A single choice, one choice that was not his own, had forever changed his life. It could have ruined his life, but instead, it had left a permanent, painful scar.

***

Tom Buckley had perhaps had as normal childhood as any other working-class young boy in south-west England. His parents, Thomas and Mary Buckley were very poor, but young and in love.

Tom had quite happy memories of his father taking him to neighbouring Plymouth to see the tall Navy ships moored to the dock. It had been a marvel for a boy at that age.

His father had worked as a fisherman in their village, and they had lived together as a family in a tiny cottage. Tom remembered looking out over the ocean from their little kitchen window, waiting for his father to come home.

Only one day, he didn't.

The sea had not always been Tom Buckley's home. It had once been his father's killer. Thomas Buckley had drowned during a freak storm, and he and his mother were left heartbroken and destitute.

Tom could not remember much from the months after his father had died. Perhaps he had willed himself to forget it, without only the lingering memories of hunger remaining. With nothing to eat, he was starving. He could remember eating grass once he was so desperate.

But one series of events he did remember very clearly. It was a time that he would never  forget, no matter how hard he tried. Roger Hughes entered his mother's life, and there was food again.

Tom remembered Roger smelled like fish and tobacco. At first, Tom had not cared. His hunger was gone. If his empty stomach was being filled, he did not care what the man whispered to his mother.

Only perhaps he should have. Roger wanted to marry Tom's mother. Only he had one condition.

Roger Hughes had no interest in raising the nine-and-a-half-year-old son of a dead man. Tom was too weak and skinny for labour work, and too young to be taken on as an apprentice, not that Roger would have paid.

Roger's condition was simply this: if Mary wanted him to marry her and take care of her, then her son needed to go.

Tom could still see the conflict in his mother's grey eyes as she considered Roger's proposal. He could still feel the utter betrayal that began to tear his guts apart as she seriously thought about choosing anyone over her own child.

A week went by and his mother had not said anything, and Tom had stupidly allowed himself to hope. They had not seen Roger, and so he foolishly believed him to be gone. Yes, they would be hungry, but Tom would provide for them. He was the man. He was not too weak to work.

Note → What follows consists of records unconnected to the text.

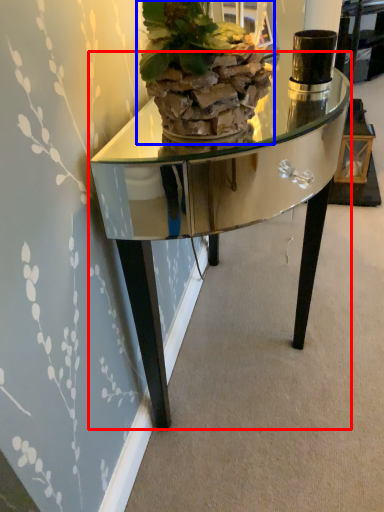
Question: Which object appears farthest to the camera in this image, table (highlighted by a red box) or houseplant (highlighted by a blue box)?

Choices:
 (A) table
 (B) houseplant

Answer: (A)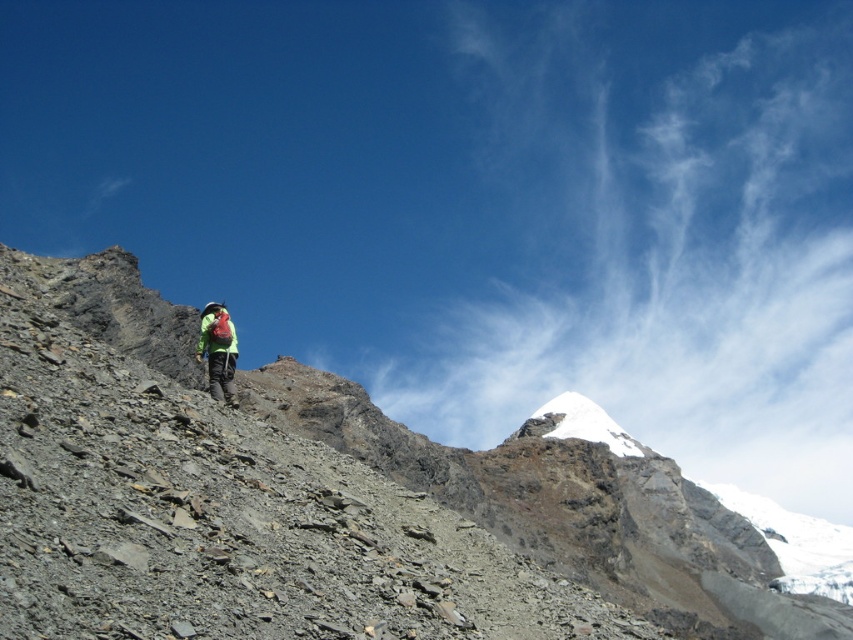
Who is lower down, rugged stone mountain at center or white snow-covered peak at center?

white snow-covered peak at center is lower down.

Locate an element on the screen. The image size is (853, 640). rugged stone mountain at center is located at coordinates (294, 499).

Find the location of a particular element. rugged stone mountain at center is located at coordinates (294, 499).

Does rugged stone mountain at center have a smaller size compared to green fabric backpack at center?

Actually, rugged stone mountain at center might be larger than green fabric backpack at center.

Is rugged stone mountain at center bigger than green fabric backpack at center?

Yes, rugged stone mountain at center is bigger than green fabric backpack at center.

Image resolution: width=853 pixels, height=640 pixels. Identify the location of rugged stone mountain at center. (294, 499).

In the scene shown: Does white snow-covered peak at center have a lesser width compared to green fabric backpack at center?

Incorrect, white snow-covered peak at center's width is not less than green fabric backpack at center's.

Is point (640, 456) positioned after point (230, 348)?

Yes, point (640, 456) is behind point (230, 348).

Who is more forward, (590, 417) or (222, 356)?

Point (222, 356)

You are a GUI agent. You are given a task and a screenshot of the screen. Output one action in this format:
    pyautogui.click(x=<x>, y=<y>)
    Task: Click on the white snow-covered peak at center
    The width and height of the screenshot is (853, 640).
    Given the screenshot: What is the action you would take?
    pyautogui.click(x=579, y=424)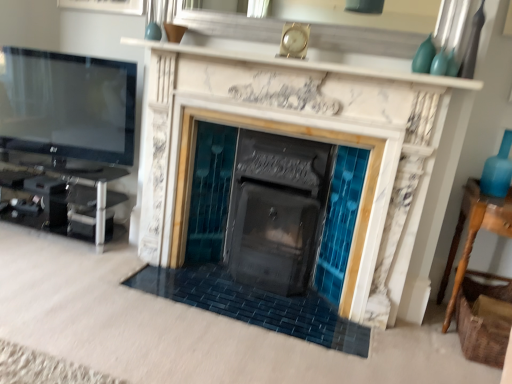
Question: Is marble fireplace at center a part of turquoise glass vase at upper right, which is the first turquoise from front to back?

Choices:
 (A) yes
 (B) no

Answer: (B)

Question: Is turquoise glass vase at upper right, which is the first turquoise from front to back, located outside marble fireplace at center?

Choices:
 (A) no
 (B) yes

Answer: (B)

Question: Does turquoise glass vase at upper right, which is the second turquoise in back-to-front order, appear on the right side of marble fireplace at center?

Choices:
 (A) no
 (B) yes

Answer: (B)

Question: Is turquoise glass vase at upper right, which is the first turquoise from front to back, facing away from marble fireplace at center?

Choices:
 (A) yes
 (B) no

Answer: (B)

Question: Is turquoise glass vase at upper right, which is the second turquoise in back-to-front order, not close to marble fireplace at center?

Choices:
 (A) no
 (B) yes

Answer: (B)

Question: Considering their positions, is wooden table at right located in front of or behind black glossy entertainment center at left?

Choices:
 (A) behind
 (B) front

Answer: (B)

Question: Considering the positions of wooden table at right and black glossy entertainment center at left in the image, is wooden table at right wider or thinner than black glossy entertainment center at left?

Choices:
 (A) wide
 (B) thin

Answer: (B)

Question: In the image, is wooden table at right on the left side or the right side of black glossy entertainment center at left?

Choices:
 (A) left
 (B) right

Answer: (B)

Question: In terms of height, does wooden table at right look taller or shorter compared to black glossy entertainment center at left?

Choices:
 (A) short
 (B) tall

Answer: (B)

Question: From a real-world perspective, is wooden table at right positioned above or below matte glass vase at upper right, which is the 1th turquoise in back-to-front order?

Choices:
 (A) below
 (B) above

Answer: (A)

Question: Is wooden table at right to the left or to the right of matte glass vase at upper right, which is the 1th turquoise in back-to-front order, in the image?

Choices:
 (A) left
 (B) right

Answer: (B)

Question: From the image's perspective, is wooden table at right above or below matte glass vase at upper right, positioned as the 2th turquoise in front-to-back order?

Choices:
 (A) above
 (B) below

Answer: (B)

Question: In the image, is wooden table at right positioned in front of or behind matte glass vase at upper right, which is the 1th turquoise in back-to-front order?

Choices:
 (A) behind
 (B) front

Answer: (B)

Question: From a real-world perspective, relative to matte glass vase at upper right, which is the 1th turquoise in back-to-front order, is turquoise glass vase at upper right, which is the second turquoise in back-to-front order, vertically above or below?

Choices:
 (A) below
 (B) above

Answer: (A)

Question: Based on their sizes in the image, would you say turquoise glass vase at upper right, which is the second turquoise in back-to-front order, is bigger or smaller than matte glass vase at upper right, which is the 1th turquoise in back-to-front order?

Choices:
 (A) big
 (B) small

Answer: (B)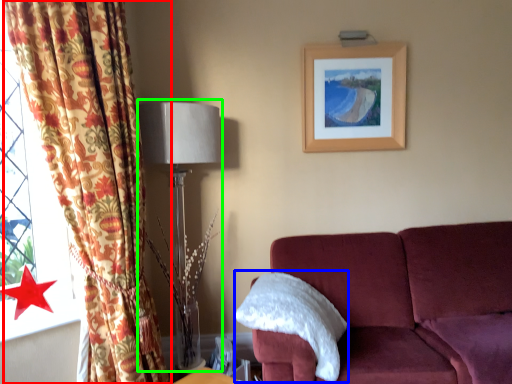
Question: Based on their relative distances, which object is nearer to curtain (highlighted by a red box)? Choose from pillow (highlighted by a blue box) and table lamp (highlighted by a green box).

Mary borrowed a horse and cart from a neighbour, and together, mother and son ventured into Plymouth on a sunny summer's day. Still blind with stupidity, Tom believed that his mother was continuing on the tradition that he and his father had had, in going into Plymouth to see the Navy ships.

Mary stopped the cart when they reached the dock, gave Tom a kiss on the forehead, and then told him to get out.

His happiness, his joy, his hope, and his heart, all shattered on that fateful day. Tom had climbed into that cart as a nine-and-a-half-year-old child with a mother and a future and had climbed out of it as nothing but an abandoned boy that nobody wanted.

***

It was nearing twenty years since Tom had been left on that dock, and the pain still hit him like a punch to the gut. It could still bring him to his knees as his insides felt as though they were tearing themselves apart.